While the Second Street mural is located in a national historic district, it is not in a local historic district, like the Pour House, and therefore, does not require a COA.
City planning staff did not respond to the question as to whether or not city officials have considered adding definitions for public art to avoid such conflicts in the future.
The fact that the city defines a mural as a sign comes down to the fact that there are no definitions or standards for murals and art in city code.
“We do not currently have specific standards for murals or public art, so we currently allow them through the classification as a sign,” Thurston said.
The code does, however, define a sign.
“Sign: Any structure, part thereof, or device attached thereto or painted or represented thereon or any material or thing, illuminated or otherwise, which displays or includes any numeral, letter, word, model, banner, emblem, insignia, device, trademark or other representation used as or in the nature of an announcement. A sign may also consist of sources of illumination, unmarked pennants or banners, streamers, or any other devices or materials which are displayed to draw attention to a charitable, residential, institutional, commercial, or industrial establishment of activity,” Thurston said.
Associate Planner Jeff Walton, in an email, explained that staff took the “approach” to classify the mural as a sign and then require it meet the standards.
That being said, the owner of Pour House and his attorney challenged that definition applying to the mural since there is no announcement.
“The mural is neither used as an announcement nor displayed to draw attention to the bar. Rather, the mural is simply a below-grade piece of decorative art that exists for art’s sake. It announces nothing. Nor does it draw attention to the establishment, for it exists solely below ground at a location where a person has already chosen to enter the bar at the basement entrance. The only thing that draws attention to the bar is the already-permitted sign that is above grade. Accordingly, I do not consider the mural to be subject to Chapter 18, Article 12 Regulations,” Attorney for the Pour House Stephen Coggins wrote.

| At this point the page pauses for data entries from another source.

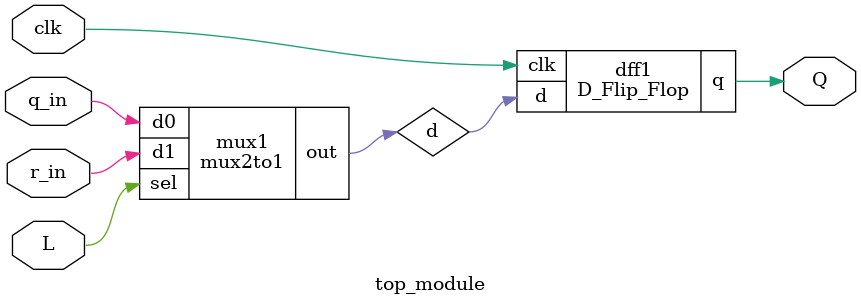
<source format=v>
module mux2to1(
    input d0,
    input d1,
    input sel,
    output out
);
    assign out = (sel)? d1:d0;
endmodule

module D_Flip_Flop(
    input clk,
    input d,
    output q
);
    always@(posedge clk)begin
        q<=d;
    end
endmodule

module top_module (
	input clk,
	input L,
	input r_in,
	input q_in,
	output reg Q);
    
    wire d;
    
    mux2to1 mux1(q_in, r_in,L,d);
    D_Flip_Flop dff1(clk,d,Q);

endmodule

</source>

Despite the reasoning, the HPC still voted 6-2 to deny the Pour House’s request to approve the mural. The decision to cite the bar for the mural gathered attention from locals.

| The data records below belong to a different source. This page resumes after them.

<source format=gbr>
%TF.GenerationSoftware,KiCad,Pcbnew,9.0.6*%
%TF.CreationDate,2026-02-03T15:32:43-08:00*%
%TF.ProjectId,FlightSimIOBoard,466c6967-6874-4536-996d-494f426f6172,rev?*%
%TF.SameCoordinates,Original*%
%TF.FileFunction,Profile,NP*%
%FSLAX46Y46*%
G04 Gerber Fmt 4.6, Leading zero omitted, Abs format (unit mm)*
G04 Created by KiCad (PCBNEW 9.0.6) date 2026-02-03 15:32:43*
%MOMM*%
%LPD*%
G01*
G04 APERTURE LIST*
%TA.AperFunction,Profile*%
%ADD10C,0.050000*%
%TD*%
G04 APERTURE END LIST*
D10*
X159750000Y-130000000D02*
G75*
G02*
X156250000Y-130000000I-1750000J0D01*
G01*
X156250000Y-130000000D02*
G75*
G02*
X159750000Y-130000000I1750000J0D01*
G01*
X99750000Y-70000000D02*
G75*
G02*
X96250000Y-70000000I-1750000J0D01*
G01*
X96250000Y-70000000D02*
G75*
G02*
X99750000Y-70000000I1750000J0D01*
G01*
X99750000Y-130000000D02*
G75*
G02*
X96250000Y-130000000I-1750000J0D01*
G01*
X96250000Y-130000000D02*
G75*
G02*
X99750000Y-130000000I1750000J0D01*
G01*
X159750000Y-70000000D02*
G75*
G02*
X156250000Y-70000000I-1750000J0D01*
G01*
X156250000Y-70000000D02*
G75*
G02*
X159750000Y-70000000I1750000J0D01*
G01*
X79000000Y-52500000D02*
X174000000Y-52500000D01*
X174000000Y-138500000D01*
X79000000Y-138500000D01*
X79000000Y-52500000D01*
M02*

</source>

Even before the decision was made, members of the HPC foresaw the possibility of having to answer difficult questions in regards to the request.
“The handbook towards the end mentions having a spokesperson. Well, since WECT did that lovely story about the mural at the Pour House it isn’t inconceivable we may need one at tonight’s meeting. So which one of you will be jumping on the hand-grenade if a reporter is there?” HPC member Stephen Sulke wrote in an email to members of the planning staff.

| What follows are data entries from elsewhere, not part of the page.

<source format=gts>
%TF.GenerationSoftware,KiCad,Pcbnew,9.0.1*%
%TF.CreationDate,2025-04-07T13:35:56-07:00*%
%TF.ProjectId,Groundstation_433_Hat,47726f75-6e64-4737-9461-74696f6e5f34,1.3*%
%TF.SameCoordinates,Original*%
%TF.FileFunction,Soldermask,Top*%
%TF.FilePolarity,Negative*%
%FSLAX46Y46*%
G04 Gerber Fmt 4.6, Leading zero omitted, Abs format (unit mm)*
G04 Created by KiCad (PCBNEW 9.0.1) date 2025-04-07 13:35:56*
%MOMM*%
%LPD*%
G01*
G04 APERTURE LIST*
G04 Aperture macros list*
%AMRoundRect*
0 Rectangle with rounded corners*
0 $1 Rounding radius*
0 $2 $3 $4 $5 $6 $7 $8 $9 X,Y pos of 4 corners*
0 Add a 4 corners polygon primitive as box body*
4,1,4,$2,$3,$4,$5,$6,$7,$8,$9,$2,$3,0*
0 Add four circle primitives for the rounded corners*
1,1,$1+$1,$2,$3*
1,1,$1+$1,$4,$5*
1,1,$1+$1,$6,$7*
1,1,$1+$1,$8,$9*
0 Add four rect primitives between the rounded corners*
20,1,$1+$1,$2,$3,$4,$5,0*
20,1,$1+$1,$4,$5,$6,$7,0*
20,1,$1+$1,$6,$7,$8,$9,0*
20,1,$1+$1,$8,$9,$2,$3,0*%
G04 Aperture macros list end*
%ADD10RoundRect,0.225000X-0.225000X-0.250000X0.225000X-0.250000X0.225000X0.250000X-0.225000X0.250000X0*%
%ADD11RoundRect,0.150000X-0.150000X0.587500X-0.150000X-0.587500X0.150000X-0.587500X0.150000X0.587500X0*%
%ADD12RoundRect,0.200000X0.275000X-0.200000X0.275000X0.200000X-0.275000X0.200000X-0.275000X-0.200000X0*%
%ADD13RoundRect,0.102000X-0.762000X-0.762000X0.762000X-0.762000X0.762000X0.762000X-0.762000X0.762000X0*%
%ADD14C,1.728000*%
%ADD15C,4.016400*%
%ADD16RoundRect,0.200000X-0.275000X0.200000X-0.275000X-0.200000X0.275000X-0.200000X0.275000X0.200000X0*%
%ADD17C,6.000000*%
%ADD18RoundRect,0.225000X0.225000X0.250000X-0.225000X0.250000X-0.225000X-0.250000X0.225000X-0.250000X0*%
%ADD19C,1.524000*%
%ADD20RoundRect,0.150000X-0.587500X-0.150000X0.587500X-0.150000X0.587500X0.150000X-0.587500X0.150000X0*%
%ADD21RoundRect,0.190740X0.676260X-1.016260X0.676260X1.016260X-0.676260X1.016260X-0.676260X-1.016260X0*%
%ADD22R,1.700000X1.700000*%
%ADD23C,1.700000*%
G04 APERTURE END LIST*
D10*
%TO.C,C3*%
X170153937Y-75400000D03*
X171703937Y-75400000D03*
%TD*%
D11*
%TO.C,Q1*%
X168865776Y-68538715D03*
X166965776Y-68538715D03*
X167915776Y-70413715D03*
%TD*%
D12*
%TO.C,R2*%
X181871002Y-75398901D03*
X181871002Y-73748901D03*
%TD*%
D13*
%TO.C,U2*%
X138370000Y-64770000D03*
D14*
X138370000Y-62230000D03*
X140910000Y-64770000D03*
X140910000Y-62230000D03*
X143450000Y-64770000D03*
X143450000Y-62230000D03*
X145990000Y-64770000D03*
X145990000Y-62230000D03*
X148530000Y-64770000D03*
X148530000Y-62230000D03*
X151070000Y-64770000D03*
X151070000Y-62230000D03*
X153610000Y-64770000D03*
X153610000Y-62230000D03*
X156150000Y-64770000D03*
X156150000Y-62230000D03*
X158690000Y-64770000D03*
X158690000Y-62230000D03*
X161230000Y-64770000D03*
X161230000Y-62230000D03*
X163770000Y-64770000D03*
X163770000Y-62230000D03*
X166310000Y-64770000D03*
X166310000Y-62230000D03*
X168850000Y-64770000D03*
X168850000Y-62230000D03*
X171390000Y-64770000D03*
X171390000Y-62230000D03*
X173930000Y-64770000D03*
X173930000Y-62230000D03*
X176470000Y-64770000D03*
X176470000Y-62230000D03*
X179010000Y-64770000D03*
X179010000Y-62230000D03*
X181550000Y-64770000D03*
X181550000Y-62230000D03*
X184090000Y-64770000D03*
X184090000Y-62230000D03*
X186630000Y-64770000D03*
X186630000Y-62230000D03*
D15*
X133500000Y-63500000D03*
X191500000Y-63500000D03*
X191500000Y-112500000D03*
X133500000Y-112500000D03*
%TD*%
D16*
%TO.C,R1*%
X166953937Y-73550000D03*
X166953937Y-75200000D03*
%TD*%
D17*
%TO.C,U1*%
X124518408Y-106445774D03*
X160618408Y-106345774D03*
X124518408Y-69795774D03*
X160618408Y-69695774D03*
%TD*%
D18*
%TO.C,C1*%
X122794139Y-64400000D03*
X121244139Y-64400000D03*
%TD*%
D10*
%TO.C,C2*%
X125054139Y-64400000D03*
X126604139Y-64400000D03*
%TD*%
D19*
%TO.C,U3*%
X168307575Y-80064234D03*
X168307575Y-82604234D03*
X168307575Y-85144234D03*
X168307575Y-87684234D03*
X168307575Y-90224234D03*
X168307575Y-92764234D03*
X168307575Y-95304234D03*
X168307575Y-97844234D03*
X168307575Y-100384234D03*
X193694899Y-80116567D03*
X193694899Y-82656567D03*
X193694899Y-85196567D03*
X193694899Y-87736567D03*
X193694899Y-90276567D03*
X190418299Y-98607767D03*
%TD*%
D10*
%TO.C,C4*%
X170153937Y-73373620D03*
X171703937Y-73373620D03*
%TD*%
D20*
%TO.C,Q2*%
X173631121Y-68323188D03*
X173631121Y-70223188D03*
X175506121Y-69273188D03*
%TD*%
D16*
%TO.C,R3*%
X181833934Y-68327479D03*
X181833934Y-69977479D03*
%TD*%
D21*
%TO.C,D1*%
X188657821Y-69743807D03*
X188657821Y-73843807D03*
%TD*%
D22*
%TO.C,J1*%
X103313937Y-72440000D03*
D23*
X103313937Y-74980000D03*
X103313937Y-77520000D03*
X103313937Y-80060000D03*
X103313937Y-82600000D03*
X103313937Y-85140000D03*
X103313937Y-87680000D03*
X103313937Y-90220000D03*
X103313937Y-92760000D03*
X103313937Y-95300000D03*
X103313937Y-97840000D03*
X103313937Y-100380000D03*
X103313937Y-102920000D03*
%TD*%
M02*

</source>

While the appeal was unsuccessful, other business owners in downtown offered their input on the mural and asked the city to allow it.
“In this case, I don’t believe the mural should be interpreted as a sign but more of a piece of art or a display not unlike the large windows directly above the staircase in question. The mural doesn’t contain any logos or signage pertaining to The Pour House designed to advertise, it is simply used to make the stairwell leading to the business more attractive and in my opinion speaks to the uniqueness this business provides. In addition, the mural contains no language or images that would make it offensive to the public. I feel as though it should be likened to a statue, wall relief sculpture or a fountain that is used to decorate a building rather than signage,” James Smith of Fork n Cork wrote.
Similarly, the former owner of The Whiskey Bar, Alecia Michell, submitted a letter to the HPC arguing that the mural is “virtually imperceptible by the general public” due to the fact it is mostly underground.
The owner of the Pour House, Joe Apkarian, said he is appealing the decision of the HPC to the city’s Board of Adjustment. The Board of Adjustment meets on Oct. 15, however, the agenda for that meeting has not yet been released so it is unclear if the appeal will be heard at that meeting.